-- Exercise --
Needed from the entries below: every line that holds the word "Nevada".

-- Saved entries --

········

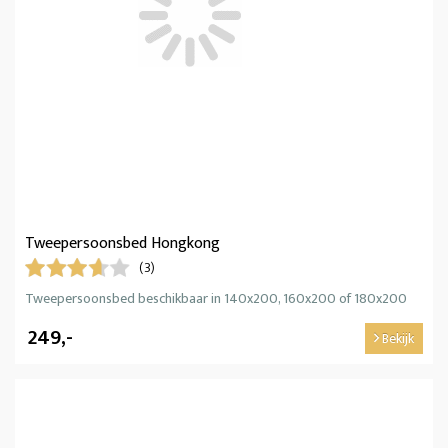
Tweepersoonsbed Hongkong
(3)
Tweepersoonsbed beschikbaar in 140x200, 160x200 of 180x200
249,-
Bekijk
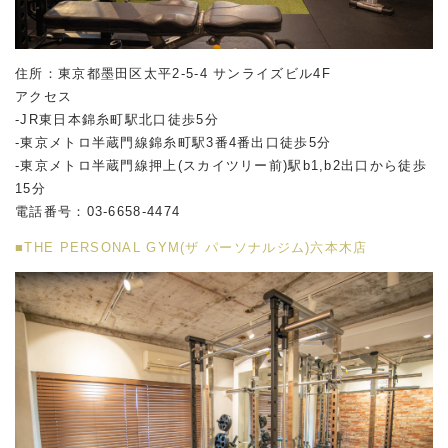
住所：東京都墨田区太平2-5-4 サンライズビル4F
アクセス
-JR東日本錦糸町駅北口徒歩5分
-東京メトロ半蔵門線錦糸町駅3番4番出口徒歩5分
-東京メトロ半蔵門線押上(スカイツリー前)駅b1,b2出口から徒歩
15分
電話番号：03-6658-4474
■THE PERSONAL GYM(ザ パーソナルジム)六本木店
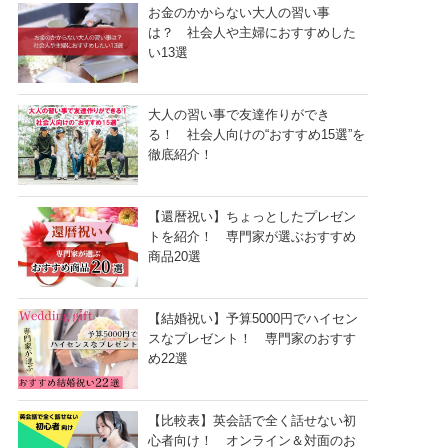
お金のかからない大人の習い事
は？ 社会人や主婦におすすめした
い13選
大人の習い事で友達作りができ
る！ 社会人向けの“おすすめ15選”を
徹底紹介！
【還暦祝い】ちょっとしたプレゼン
トを紹介！ 専門家が選ぶおすすめ
商品20選
【結婚祝い】予算5000円でハイセン
スなプレゼント！ 専門家のおすす
め22選
【比較表】英会話で全く話せない初
心者向け！ オンライン＆対面のお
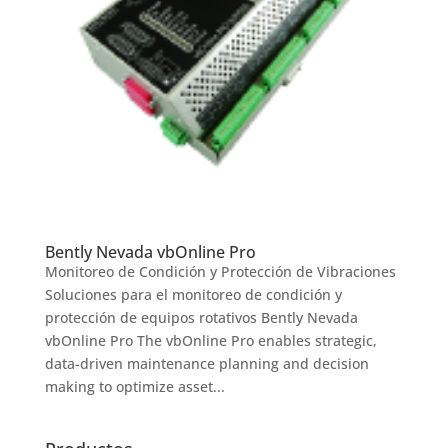
Bently Nevada vbOnline Pro
Monitoreo de Condición y Protección de Vibraciones
Soluciones para el monitoreo de condición y
protección de equipos rotativos Bently Nevada
vbOnline Pro The vbOnline Pro enables strategic,
data-driven maintenance planning and decision
making to optimize asset...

········

-- Your solution --
Bently Nevada vbOnline Pro
protección de equipos rotativos Bently Nevada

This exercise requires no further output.